5 reasons your personal loan application was declined

Personal loan nigeria

Personal loan nigeria

A personal loan application has been turned down? The emotion is unpleasant, especially if you desperately need the money, but it does occur occasionally.
The next time you try to secure a loan, you’ll be better prepared if you know why your application was rejected.

Here are the top five reasons why a personal loan application is denied.

When your credit report contains inaccurate information

An inaccuracy in credit reporting can negatively influence your credit score, which could make it more difficult for you to receive a loan. Out-of-date personal information or listing the same debt more than once, resulting in a duplicate, are examples of errors.

Any errors in the number of credit inquiries on your file, as well as adverse notices, can affect your credit score. You would have received an unfavourable notice from your lender if your loan application had been rejected due to information in your credit report.

The information in your credit file must be accurate, so getting a copy and having it corrected straight away if you find an error is a good idea.
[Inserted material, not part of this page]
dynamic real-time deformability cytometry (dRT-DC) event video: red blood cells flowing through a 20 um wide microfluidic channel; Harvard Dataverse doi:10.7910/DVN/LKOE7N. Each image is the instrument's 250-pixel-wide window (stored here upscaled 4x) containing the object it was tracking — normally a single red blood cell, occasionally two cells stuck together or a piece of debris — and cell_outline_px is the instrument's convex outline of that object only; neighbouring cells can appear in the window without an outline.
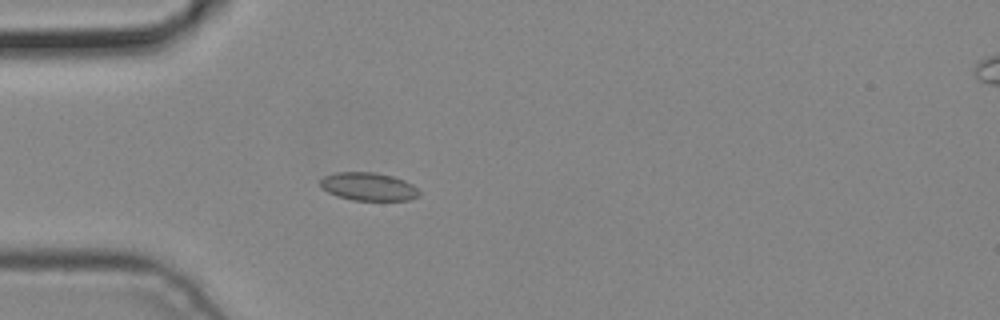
{"species": "common noctule bat (a hibernating species)", "species_latin": "Nyctalus noctula", "temperature_condition": "cold", "stored_images_in_passage": 3, "camera_frame_rate_fps": 3000, "um_per_image_px": 0.085, "animal": {"sex": "male", "body_mass_g": 19.2, "forearm_length_mm": 51.8}, "frame": {"image": 1, "passage_image": 3, "time_ms": 0.667, "image_size_px": [1000, 320], "cell_outline_px": [[420, 196], [408, 200], [352, 200], [336, 196], [320, 188], [320, 180], [324, 176], [336, 172], [372, 172], [392, 176], [404, 180], [412, 184], [420, 192]], "centroid_in_image_um": [31.29, 15.86], "position_along_channel_um": 53.7, "area_um2": 16.24}}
Capacity to service the loan

Having a clear understanding of your financial condition and ability to repay the loan includes the lender having a clear picture of your income, debts, and expenses. Your application will be denied if it is determined that the amount you have asked for will put you in a difficult financial position.

A large amount of debt

A personal loan can help you consolidate your debt, but your loan application may be denied if the total amount you owe is too high. When evaluating your loan application, lenders will look at your debt-to-income ratio (the percentage of your income toward paying down existing debt). Paying off your existing debt before applying for a new loan can help set you up for success.

Job insecurity and fluctuating earnings

The majority of people’s income will come from employment. As a result, lenders need to establish that you have a stable financial situation to approve your loan application. Your loan application may be rejected if you’ve been switching jobs frequently and can’t demonstrate that you have a steady source of income.

Inability to obtain credit

Either you don’t have enough credit history for lenders to examine your financial behaviour, or you do. Other possibilities include problems with your repayment history on existing debts or overdue payments of more than 60 days, where debt collection work has already begun. One of the reasons a lender can reject your loan application is because of your bad credit history.

When you apply for a personal loan, it counts as an inquiry on your credit report, so keep that in mind.